The 22-year firm veteran said, “Fashion magazines in particular have strict criteria on colour [and] that’s a fantastic goal for us. “I do think we will make it, and the technology inherently supports it.”
We’ll work on the material reaction and the controls, and we’ll increase the saturation to that, said O’Malley. Reaching that goal might also appeal to readers of children’s books and comic book lovers.
E Ink’s Gallery colour technology is now most effective when used in signage, where the business may trade refresh rate for clarity. In contrast, handheld readers, where you don’t want to have to wait forever for the next page to load, nonetheless have muted colours when compared to retina displays. On a Gallery 3 sample, huge images slowed and awkwardly flashed as I swiped. However, the same prototype appeared to be consumer-ready when it combined small colour images with black-on-white text.
E Ink’s Gallery 3 stats show the current compromise. The company announced in December that black-and-white refresh times will be 350ms, and color speeds will go from 500ms (which E Ink calls “fast color mode”) to 1500ms (“best color”). said range. E Ink allows manufacturers to choose how to balance speed and clarity, so your proverbial mileage may vary.
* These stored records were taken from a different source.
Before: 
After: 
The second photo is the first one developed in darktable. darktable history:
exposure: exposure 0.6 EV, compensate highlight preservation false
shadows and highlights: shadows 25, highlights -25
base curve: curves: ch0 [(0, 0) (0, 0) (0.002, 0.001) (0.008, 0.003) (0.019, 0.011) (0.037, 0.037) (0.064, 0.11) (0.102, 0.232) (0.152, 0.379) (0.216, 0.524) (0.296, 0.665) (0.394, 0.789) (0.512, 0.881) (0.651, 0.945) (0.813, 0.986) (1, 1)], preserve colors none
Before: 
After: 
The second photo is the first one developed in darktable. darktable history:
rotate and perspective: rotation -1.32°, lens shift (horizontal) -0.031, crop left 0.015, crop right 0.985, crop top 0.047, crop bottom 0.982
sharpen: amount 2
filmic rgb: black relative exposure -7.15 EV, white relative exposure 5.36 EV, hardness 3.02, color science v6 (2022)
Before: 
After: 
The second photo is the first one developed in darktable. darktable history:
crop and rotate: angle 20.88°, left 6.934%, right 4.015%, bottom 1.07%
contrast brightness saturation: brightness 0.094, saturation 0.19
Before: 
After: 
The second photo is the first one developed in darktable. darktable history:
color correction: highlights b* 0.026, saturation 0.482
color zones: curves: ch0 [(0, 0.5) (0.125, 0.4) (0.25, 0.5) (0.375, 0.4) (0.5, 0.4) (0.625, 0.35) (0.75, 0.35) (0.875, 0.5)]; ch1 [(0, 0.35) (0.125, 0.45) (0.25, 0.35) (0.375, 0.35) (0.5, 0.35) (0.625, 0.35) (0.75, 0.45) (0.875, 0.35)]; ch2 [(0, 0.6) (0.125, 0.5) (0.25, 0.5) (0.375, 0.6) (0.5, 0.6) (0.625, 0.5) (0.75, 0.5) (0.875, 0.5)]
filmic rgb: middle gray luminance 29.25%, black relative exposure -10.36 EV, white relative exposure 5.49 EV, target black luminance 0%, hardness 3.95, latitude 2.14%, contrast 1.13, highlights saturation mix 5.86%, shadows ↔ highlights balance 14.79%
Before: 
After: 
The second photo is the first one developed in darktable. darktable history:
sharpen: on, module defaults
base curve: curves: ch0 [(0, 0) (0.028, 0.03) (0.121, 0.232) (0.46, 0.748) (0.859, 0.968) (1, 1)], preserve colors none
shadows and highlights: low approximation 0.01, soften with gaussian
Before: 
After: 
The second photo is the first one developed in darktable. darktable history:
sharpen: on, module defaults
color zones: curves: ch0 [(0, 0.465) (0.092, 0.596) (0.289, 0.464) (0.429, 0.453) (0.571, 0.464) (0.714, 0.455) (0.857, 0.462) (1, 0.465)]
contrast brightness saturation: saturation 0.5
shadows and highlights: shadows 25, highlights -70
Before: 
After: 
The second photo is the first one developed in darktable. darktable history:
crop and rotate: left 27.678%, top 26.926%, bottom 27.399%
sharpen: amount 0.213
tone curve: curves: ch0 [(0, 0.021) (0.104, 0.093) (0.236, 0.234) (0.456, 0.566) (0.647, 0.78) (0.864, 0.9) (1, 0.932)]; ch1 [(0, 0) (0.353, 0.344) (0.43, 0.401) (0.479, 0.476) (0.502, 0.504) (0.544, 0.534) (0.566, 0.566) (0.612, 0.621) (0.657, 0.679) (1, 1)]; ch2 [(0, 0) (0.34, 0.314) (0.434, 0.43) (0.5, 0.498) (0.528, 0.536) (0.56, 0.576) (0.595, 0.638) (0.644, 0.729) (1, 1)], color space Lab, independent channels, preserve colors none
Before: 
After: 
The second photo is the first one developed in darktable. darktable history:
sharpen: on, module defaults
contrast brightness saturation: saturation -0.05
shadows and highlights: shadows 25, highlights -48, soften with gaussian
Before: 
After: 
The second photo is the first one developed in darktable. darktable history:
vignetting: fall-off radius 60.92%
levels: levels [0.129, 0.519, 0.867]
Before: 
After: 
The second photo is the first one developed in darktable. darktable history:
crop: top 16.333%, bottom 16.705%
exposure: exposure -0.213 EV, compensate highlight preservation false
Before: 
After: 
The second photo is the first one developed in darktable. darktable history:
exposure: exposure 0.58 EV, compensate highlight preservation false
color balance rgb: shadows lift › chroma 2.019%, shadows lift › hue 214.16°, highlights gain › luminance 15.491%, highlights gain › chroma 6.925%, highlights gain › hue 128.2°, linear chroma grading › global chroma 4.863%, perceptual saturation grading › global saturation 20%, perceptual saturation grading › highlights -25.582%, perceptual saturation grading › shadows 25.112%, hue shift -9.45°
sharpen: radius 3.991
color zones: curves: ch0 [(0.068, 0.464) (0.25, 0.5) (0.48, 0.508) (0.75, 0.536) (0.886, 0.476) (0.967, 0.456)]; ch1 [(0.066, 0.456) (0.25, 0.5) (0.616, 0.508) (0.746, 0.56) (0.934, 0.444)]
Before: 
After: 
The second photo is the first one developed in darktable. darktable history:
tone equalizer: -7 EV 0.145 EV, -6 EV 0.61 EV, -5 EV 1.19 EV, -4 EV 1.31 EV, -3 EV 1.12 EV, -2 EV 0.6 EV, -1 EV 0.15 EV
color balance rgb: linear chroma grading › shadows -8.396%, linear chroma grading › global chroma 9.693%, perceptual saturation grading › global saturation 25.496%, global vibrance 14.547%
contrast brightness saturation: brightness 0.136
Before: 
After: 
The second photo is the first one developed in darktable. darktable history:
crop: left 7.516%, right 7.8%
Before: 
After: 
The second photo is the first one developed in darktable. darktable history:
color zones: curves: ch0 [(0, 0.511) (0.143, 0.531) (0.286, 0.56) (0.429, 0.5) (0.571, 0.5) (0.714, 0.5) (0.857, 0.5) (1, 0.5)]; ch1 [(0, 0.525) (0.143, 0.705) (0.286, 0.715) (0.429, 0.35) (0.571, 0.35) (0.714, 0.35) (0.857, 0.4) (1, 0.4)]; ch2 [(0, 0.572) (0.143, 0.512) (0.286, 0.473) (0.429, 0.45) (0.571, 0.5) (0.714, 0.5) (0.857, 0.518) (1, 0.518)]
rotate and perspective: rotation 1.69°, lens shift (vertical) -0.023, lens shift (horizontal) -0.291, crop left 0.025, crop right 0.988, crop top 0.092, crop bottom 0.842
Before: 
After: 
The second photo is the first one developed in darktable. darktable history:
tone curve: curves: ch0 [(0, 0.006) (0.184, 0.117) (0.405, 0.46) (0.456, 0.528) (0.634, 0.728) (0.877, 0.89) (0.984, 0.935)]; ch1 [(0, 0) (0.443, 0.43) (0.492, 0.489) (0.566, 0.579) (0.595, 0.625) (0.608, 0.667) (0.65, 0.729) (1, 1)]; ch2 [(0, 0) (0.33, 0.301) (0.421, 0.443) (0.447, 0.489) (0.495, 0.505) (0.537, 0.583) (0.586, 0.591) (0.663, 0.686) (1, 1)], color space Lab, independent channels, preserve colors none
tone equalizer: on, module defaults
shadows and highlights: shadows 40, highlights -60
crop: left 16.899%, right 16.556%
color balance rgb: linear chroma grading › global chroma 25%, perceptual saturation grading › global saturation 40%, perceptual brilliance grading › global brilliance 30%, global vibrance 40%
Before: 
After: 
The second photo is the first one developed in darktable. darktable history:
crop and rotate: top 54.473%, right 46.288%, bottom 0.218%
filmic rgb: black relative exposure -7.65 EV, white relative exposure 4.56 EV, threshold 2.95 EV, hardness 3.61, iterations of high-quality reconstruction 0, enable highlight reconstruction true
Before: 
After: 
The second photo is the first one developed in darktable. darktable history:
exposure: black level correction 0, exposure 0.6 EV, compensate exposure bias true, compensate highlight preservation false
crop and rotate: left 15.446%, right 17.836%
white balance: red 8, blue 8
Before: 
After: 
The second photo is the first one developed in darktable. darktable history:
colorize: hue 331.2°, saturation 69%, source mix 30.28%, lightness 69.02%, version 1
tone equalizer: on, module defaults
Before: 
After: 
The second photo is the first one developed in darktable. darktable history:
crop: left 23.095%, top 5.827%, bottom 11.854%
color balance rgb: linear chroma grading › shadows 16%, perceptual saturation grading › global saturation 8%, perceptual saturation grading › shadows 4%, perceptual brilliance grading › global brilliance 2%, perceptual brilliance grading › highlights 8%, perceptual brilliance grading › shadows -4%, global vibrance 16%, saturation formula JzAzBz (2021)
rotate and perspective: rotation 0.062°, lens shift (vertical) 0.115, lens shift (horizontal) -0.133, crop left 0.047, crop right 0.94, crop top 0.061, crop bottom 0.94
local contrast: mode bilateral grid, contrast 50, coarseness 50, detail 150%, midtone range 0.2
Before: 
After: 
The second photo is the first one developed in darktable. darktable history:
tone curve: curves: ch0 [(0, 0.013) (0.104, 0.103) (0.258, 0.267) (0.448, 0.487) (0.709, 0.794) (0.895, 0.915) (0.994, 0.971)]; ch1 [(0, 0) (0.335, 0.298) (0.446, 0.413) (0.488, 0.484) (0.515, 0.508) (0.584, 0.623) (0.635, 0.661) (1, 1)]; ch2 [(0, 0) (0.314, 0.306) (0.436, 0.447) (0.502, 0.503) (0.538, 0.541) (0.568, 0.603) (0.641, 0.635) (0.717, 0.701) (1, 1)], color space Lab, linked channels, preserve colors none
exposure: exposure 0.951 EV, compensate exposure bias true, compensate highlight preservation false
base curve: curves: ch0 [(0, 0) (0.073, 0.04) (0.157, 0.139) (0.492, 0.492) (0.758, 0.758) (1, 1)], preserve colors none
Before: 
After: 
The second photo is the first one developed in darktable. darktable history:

Brands like PocketBook, Bigme, and BOOX seem to have already embraced Gallery 3, but no word yet on whether Amazon is ready to throw some serious weight into its color e-reader. . Amazon could help justify this technology, but crucially, the retail giant recently ditched magazine and newspaper subscriptions for the black-and-white Kindle amid significant cost savings. am. When I asked O’Malley what a full-color Kindle raid was, the CEO quickly turned away. “This is his two-step dance: we have our part and each customer has their part,” he said.